1. Cairan yang kadangkala keluar setelah keluar air mani, yang disebut dengan wadziy .

2. Cairan yang pada sebagian waktu keluar setelah air kencing, yang disebut dengan wadiy .

3. Cairan yang keluar setelah laki-laki dan wanita bercumbu, disebut dengan madziy .

b. Keseluruhan cairan tersebut di atas adalah suci dan tidak membatalkan kesucian (thaharah ). (Ajwibah al-Istifta’at, no. 93).



3. Istinja’ (Membersihkan Tempat Keluarnya Air Kencing dan Lubang Anus)

a. Tata cara membersihkan tempat keluar air kencing:

1. Tempat keluar air kencing tidak bisa suci kecuali dengan air. (Ajwibah al-Istifta’at, no. 89)

2. Tempat keluar air kencing, berdasarkan ihtiyath wajib, akan menjadi suci dengan dua kali basuhan. (Ajwibah al-Istifta’at, no. 90 dan 98, dan Istifta’ dari Kantor Rahbar, Bab Thaharah, masalah 35).



b. Tata cara membersihkan lubang anus:

Lubang anus bisa disucikan dengan dua cara:

1. Dibasuh dengan air hingga benda najisnya hilang, dan setelah itu tidak ada kewajiban untuk membasuhnya lagi dengan air.

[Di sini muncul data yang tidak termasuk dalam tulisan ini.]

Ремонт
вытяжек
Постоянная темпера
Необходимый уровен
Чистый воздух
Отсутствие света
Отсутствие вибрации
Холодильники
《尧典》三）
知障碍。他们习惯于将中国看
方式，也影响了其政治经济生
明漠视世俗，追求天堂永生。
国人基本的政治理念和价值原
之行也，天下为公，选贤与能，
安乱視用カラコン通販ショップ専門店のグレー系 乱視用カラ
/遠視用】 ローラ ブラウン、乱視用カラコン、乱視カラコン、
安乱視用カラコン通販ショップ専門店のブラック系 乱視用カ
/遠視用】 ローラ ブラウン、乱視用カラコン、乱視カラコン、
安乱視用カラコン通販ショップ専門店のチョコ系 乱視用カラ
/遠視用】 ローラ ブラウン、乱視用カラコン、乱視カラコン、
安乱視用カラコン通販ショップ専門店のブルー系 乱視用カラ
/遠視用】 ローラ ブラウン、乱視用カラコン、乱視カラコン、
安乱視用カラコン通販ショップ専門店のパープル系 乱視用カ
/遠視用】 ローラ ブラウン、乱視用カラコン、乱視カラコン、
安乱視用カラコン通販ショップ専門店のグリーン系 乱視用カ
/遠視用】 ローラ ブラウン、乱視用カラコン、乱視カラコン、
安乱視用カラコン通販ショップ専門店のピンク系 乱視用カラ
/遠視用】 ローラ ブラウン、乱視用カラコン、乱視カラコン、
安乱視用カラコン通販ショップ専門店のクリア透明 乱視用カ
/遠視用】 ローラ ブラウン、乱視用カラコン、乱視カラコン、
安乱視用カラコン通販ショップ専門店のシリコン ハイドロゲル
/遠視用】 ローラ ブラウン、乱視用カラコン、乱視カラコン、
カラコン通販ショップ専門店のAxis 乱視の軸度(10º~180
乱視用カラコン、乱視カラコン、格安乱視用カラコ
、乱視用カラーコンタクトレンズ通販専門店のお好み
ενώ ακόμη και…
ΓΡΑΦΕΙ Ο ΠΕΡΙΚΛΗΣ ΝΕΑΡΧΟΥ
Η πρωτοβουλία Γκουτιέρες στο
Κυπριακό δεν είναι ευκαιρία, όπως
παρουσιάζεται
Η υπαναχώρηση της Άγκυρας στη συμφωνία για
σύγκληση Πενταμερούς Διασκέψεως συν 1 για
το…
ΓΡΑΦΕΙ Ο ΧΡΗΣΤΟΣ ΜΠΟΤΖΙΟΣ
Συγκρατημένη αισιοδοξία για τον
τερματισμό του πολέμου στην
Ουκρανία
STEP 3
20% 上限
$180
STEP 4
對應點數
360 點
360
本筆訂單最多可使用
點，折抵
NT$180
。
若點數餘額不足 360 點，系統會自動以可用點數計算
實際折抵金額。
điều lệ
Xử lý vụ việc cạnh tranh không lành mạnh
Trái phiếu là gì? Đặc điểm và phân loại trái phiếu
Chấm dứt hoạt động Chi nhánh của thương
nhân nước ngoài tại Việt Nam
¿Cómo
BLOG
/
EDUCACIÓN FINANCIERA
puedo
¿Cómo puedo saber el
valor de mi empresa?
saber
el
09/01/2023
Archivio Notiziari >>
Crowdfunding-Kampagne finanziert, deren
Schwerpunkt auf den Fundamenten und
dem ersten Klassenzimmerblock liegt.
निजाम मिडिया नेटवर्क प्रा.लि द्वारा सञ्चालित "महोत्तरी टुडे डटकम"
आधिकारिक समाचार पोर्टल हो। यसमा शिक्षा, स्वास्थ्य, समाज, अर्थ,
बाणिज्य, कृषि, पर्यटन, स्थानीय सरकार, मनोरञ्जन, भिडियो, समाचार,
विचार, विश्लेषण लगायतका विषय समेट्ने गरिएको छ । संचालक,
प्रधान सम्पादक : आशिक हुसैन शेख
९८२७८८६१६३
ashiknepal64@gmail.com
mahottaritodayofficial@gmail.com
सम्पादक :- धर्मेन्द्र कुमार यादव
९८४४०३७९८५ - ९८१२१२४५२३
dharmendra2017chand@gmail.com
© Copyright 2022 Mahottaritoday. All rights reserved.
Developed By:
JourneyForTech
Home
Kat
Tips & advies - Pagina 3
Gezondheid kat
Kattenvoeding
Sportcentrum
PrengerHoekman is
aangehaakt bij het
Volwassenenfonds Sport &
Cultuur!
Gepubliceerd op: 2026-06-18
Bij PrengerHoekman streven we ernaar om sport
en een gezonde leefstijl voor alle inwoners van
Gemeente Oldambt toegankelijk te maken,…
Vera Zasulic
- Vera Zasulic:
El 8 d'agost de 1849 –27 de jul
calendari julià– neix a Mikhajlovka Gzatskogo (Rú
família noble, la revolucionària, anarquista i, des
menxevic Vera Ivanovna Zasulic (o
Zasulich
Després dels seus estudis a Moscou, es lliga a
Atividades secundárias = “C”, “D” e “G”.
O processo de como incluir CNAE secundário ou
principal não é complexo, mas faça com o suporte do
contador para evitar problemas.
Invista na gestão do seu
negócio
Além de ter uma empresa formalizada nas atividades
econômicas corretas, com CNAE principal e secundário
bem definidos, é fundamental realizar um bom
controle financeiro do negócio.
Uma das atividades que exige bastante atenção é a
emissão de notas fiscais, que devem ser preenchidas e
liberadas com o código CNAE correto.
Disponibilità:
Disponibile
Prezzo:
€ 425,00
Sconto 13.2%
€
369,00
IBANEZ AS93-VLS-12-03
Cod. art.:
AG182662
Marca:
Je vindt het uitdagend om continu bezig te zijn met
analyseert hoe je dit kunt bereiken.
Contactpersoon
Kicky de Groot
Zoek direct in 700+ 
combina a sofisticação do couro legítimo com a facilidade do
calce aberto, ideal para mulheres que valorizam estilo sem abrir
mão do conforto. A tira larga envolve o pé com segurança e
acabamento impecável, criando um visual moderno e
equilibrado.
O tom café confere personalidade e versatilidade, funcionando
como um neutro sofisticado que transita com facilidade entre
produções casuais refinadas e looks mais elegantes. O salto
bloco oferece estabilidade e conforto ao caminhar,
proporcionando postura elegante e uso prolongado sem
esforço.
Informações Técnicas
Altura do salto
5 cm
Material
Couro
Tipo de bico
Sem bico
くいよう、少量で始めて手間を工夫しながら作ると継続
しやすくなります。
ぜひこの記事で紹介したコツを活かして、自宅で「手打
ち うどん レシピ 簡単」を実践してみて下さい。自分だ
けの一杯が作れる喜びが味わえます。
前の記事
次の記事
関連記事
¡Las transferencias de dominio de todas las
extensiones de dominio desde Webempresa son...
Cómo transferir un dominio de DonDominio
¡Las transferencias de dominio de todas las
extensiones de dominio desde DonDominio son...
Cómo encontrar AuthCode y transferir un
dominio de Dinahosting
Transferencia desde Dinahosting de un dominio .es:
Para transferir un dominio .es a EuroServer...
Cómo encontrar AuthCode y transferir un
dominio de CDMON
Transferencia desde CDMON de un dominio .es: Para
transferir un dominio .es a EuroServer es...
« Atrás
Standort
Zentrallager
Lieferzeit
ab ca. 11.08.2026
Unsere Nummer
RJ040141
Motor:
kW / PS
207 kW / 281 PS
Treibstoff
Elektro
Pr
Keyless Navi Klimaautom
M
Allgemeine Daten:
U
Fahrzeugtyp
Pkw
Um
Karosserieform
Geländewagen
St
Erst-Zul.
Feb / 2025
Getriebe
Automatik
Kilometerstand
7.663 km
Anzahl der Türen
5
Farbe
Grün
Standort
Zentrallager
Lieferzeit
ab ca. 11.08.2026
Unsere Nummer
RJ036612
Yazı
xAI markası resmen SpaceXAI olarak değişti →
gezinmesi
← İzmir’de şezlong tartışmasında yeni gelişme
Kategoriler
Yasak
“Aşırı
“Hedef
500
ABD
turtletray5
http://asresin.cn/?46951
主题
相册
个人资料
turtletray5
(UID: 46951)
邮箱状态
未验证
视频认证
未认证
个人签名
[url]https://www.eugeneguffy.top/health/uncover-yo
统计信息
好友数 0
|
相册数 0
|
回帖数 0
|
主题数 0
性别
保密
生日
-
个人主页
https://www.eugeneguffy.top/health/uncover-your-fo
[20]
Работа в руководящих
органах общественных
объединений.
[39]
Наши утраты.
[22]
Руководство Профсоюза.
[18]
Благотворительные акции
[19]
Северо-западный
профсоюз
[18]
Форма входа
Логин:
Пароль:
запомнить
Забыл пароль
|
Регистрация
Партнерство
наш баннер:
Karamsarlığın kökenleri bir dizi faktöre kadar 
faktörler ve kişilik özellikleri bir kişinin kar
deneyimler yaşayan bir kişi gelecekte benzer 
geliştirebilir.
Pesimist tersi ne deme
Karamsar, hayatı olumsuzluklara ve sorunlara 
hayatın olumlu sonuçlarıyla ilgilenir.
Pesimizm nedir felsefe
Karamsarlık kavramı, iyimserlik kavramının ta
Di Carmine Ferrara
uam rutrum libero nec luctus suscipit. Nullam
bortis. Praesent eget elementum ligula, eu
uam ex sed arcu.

2. Membersihkan beda najisnya dengan tiga buah batu, tiga helai kain atau sejenisnya. Abila setelah menggunakan tiga buah batu, benda najisnya belum juga hilang, maka benda najis tersebut harus dibersihkan dengan batu lainnya hingga bersih secara sempurna. Tiga buah batu atau tiga helai kain, bisa juga digantikan dengan sebuah batu atau sehelai kain, tetapi dengan melakukan pengusapan pada tiga sisi yang berbeda. (Ajwibah al-Istifta’at, no. 90 dan 98, dan Istifta’ dari Kantor Rahbar, Bab Thaharah, masalah 35).



c. Lubang anus, dalam tiga keadaan hanya bisa disucikan dengan air dan tidak bisa disucikan dengan batu atau sejenisnya, yaitu:

1. Bila terdapat najis-najis lain seperti darah, yang keluar bersamaan dengan kotoran besar.

2. Bila terdapat najis-najis dari luar yang sampai ke lubang anus.

3. Bila daerah sekitar lubang terkotori hingga melewati batas kewajaran (dengan kata lain, kotoran telah keluar dari lubangnya hingga mengenai tempat-tempat lain). (Istifta’ dari Kantor Rahbar, Bab Thaharah masalah 37).